Un segundo desembarco anfibio tuvo lugar el 15 de enero, a 72 km al suroeste de Manila. El 31 de enero dos regimientos de la 11ª División Aerotransportada realizaron un asalto aéreo, capturando un puente, y posteriormente avanzaron hacia Manila. El 3 de febrero la 1ª División de Caballería capturó el puente sobre el río Tullahan que conducía a la ciudad. Esa misma noche, avanzaron hacia la ciudad, dando inicio a la batalla por la captura de Manila. El 4 de febrero los paracaidistas de la 11ª División Aerotransportada, que se aproximaban a la ciudad desde el sur, llegaron a las principales defensas japonesas al sur de Manila, donde su avance fue detenido por una fuerte resistencia. El general Yamashita había ordenado a sus tropas destruir todos los puentes y demás instalaciones vitales tan pronto como las fuerzas estadounidenses entraran en la ciudad, y las fuerzas japonesas atrincheradas por toda la ciudad continuaron resistiendo. El general MacArthur anunció la inminente reconquista de Manila ese mismo día. El 11 de febrero la 11ª División Aerotransportada capturó las últimas defensas exteriores japonesas, cercando así toda la ciudad. Las fuerzas estadounidenses y filipinas llevaron a cabo operaciones de limpieza en la ciudad durante las semanas siguientes. Las bajas militares ascendieron a 1010 estadounidenses, 3079 filipinos y 16 000 japoneses
En la campaña para reconquistar la isla de Luzón en Filipinas, los aviones estadounidenses lanzaron más de un millón de galones de napalm en apoyo de las fuerzas terrestres. Esta arma recibió poca atención durante la Segunda Guerra Mundial, en parte porque el nombre «napalm» era información clasificada.
Consecuencias
Los combates continuaron en toda la isla de Luzón durante las semanas siguientes, con el desembarco de más tropas estadounidenses.

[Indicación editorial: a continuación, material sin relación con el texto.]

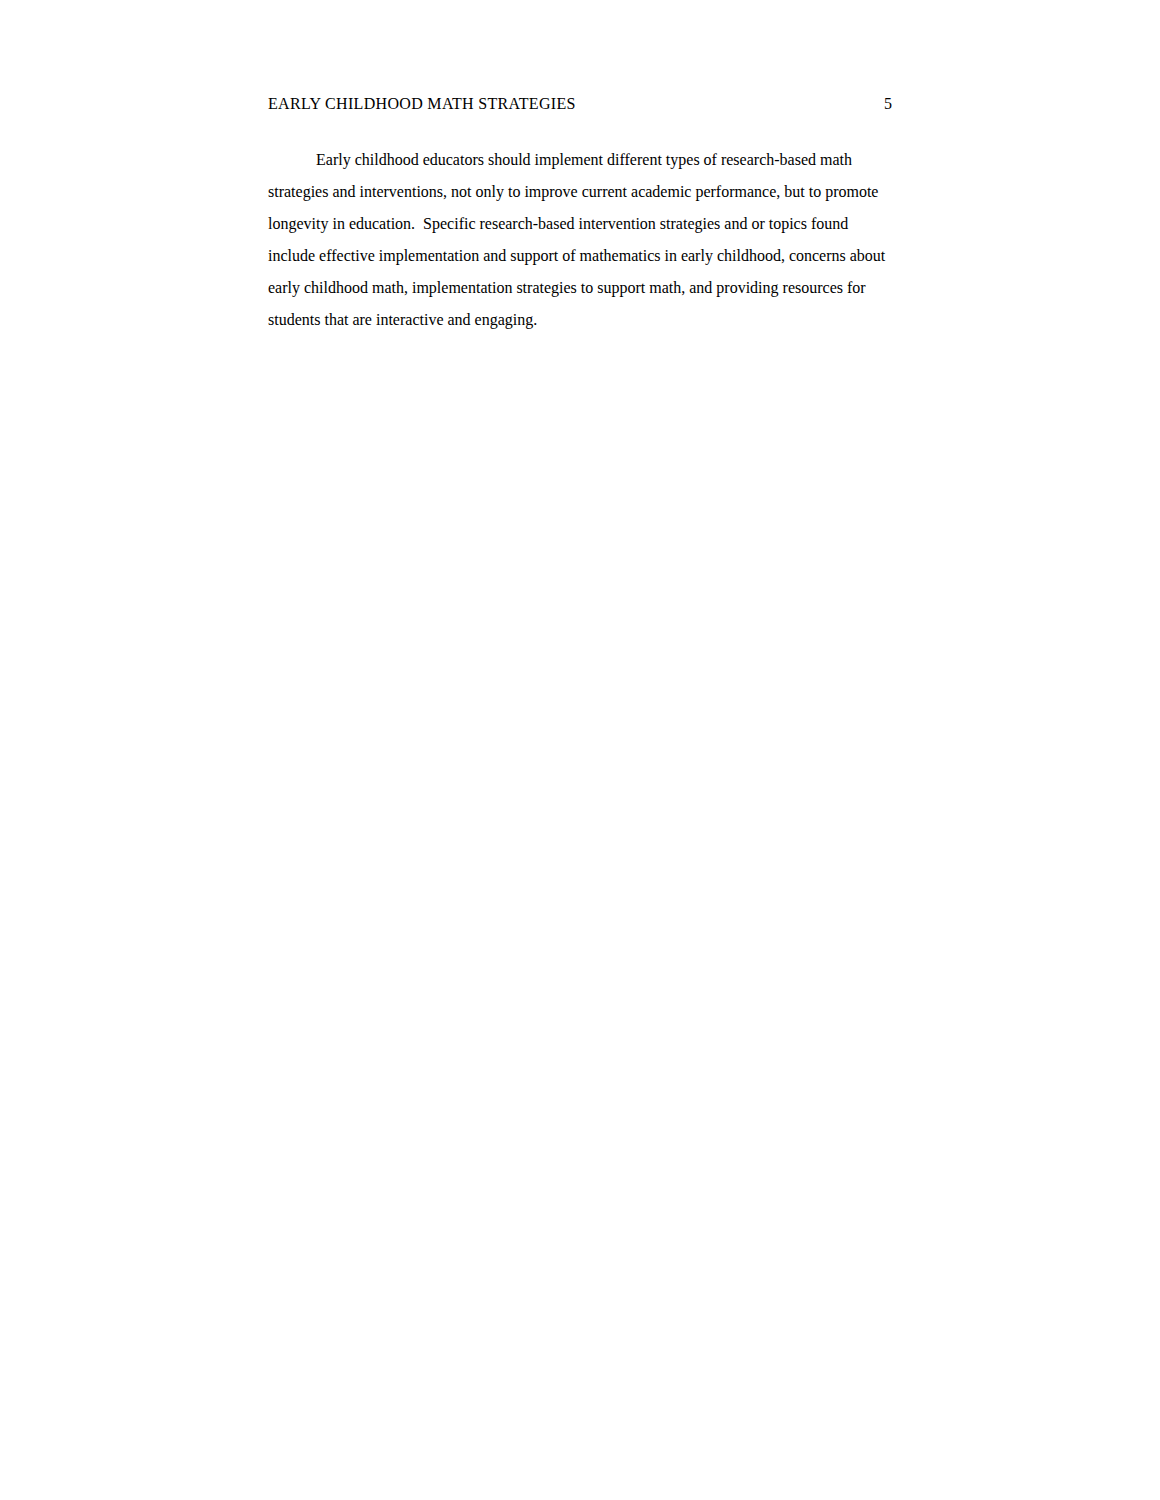Early Childhood Math Strategies 5
Early childhood educators should implement different types of research-based math strategies and interventions, not only to improve current academic performance, but to promote longevity in education. Specific research-based intervention strategies and or topics found include effective implementation and support of mathematics in early childhood, concerns about early childhood math, implementation strategies to support math, and providing resources for students that are interactive and engaging.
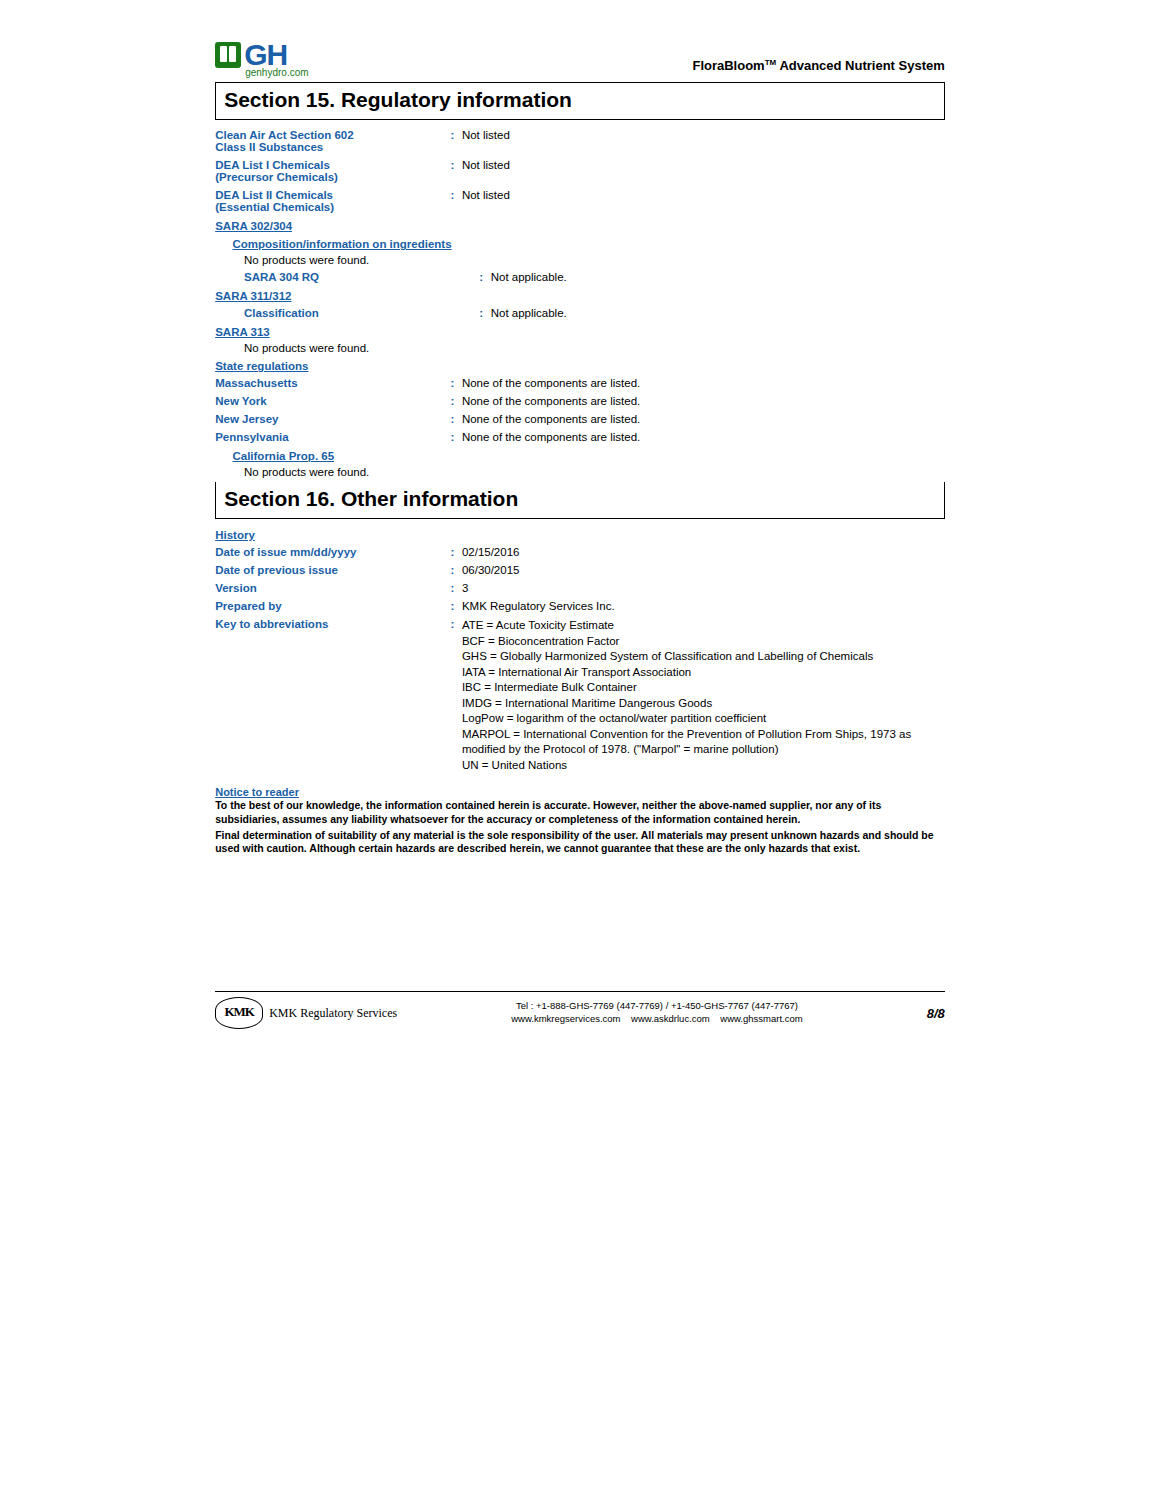GH
genhydro.com
FloraBloomTM Advanced Nutrient System
Section 15. Regulatory information
| Clean Air Act Section 602 Class II Substances | : | Not listed |
| DEA List I Chemicals (Precursor Chemicals) | : | Not listed |
| DEA List II Chemicals (Essential Chemicals) | : | Not listed |
SARA 302/304
Composition/information on ingredients
No products were found.
| SARA 304 RQ | : | Not applicable. |
SARA 311/312
| Classification | : | Not applicable. |
SARA 313
No products were found.
State regulations
| Massachusetts | : | None of the components are listed. |
| New York | : | None of the components are listed. |
| New Jersey | : | None of the components are listed. |
| Pennsylvania | : | None of the components are listed. |
California Prop. 65
No products were found.
Section 16. Other information
History
| Date of issue mm/dd/yyyy | : | 02/15/2016 |
| Date of previous issue | : | 06/30/2015 |
| Version | : | 3 |
| Prepared by | : | KMK Regulatory Services Inc. |
| Key to abbreviations | : | ATE = Acute Toxicity Estimate BCF = Bioconcentration Factor GHS = Globally Harmonized System of Classification and Labelling of Chemicals IATA = International Air Transport Association IBC = Intermediate Bulk Container IMDG = International Maritime Dangerous Goods LogPow = logarithm of the octanol/water partition coefficient MARPOL = International Convention for the Prevention of Pollution From Ships, 1973 as modified by the Protocol of 1978. ("Marpol" = marine pollution) UN = United Nations |
Notice to reader
To the best of our knowledge, the information contained herein is accurate. However, neither the above-named supplier, nor any of its subsidiaries, assumes any liability whatsoever for the accuracy or completeness of the information contained herein.
Final determination of suitability of any material is the sole responsibility of the user. All materials may present unknown hazards and should be used with caution. Although certain hazards are described herein, we cannot guarantee that these are the only hazards that exist.
KMK
KMK Regulatory Services
Tel : +1-888-GHS-7769 (447-7769) / +1-450-GHS-7767 (447-7767)
www.kmkregservices.com www.askdrluc.com www.ghssmart.com
8/8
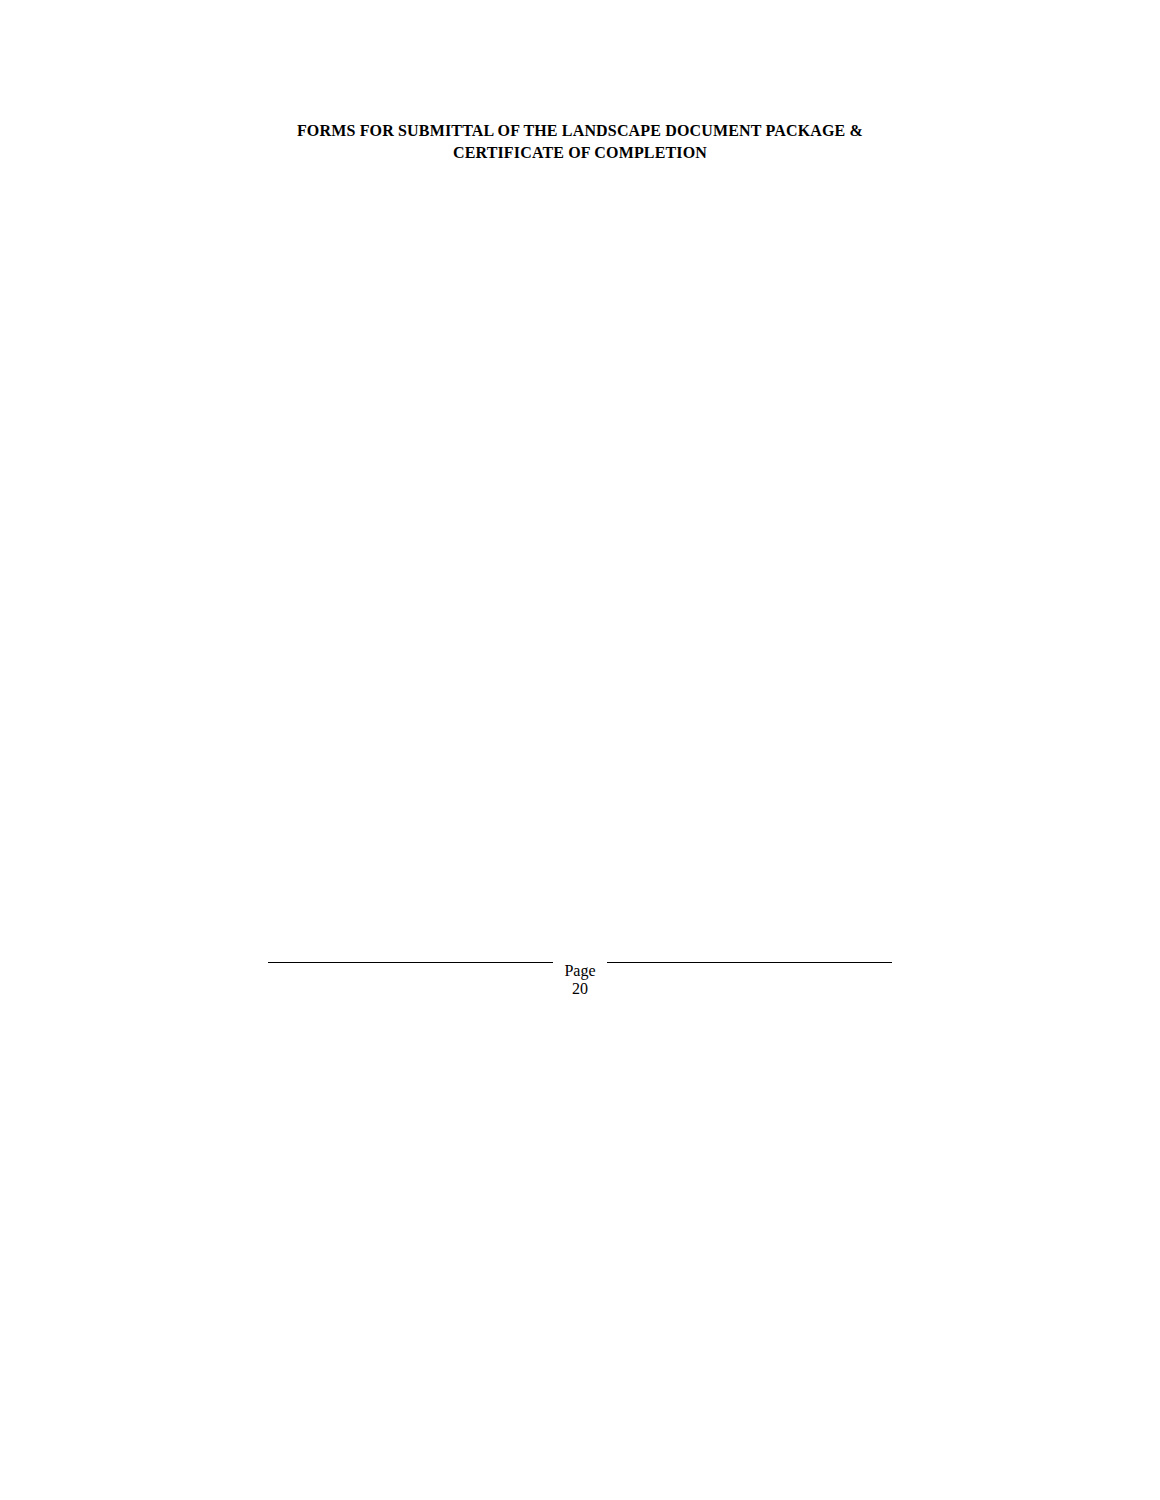Forms for Submittal of the Landscape Document Package &
Certificate of Completion
Page
20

Combatientes de la resistencia filipina y estadounidense también atacaron posiciones japonesas y aseguraron varios enclaves. A principios de marzo, los Aliados habían tomado el control de todos los lugares de Luzón de importancia estratégica y económica. Pequeños grupos de las fuerzas japonesas restantes se replegaron a las zonas montañosas del norte y sureste de la isla, donde permanecieron sitiados durante meses. Algunos grupos de soldados japoneses resistieron en las montañas; la mayoría cesó la resistencia con la rendición incondicional de Japón, pero unos pocos resistieron durante muchos años. Las bajas japonesas totales fueron de 217 000 muertos y 9050 prisioneros. Las bajas estadounidenses fueron de 8310 muertos y 29 560 heridos. Se estima que las bajas civiles oscilaron entre 120 000 y 140 000 muertos. Solo 2000 soldados japoneses de los 30 000 del grupo Kembu y 8300 de los 80 000 del grupo Shimbu sobrevivieron a la guerra. Tras la rendición japonesa, se reveló que el grupo Shobu de Yamashita, en el norte de Luzón, solo tenía provisiones para un mes más. Yamashita había planeado suicidarse si la guerra continuaba, y casi todos sus hombres restantes murieron de hambre y quedaron incapacitados para seguir luchando.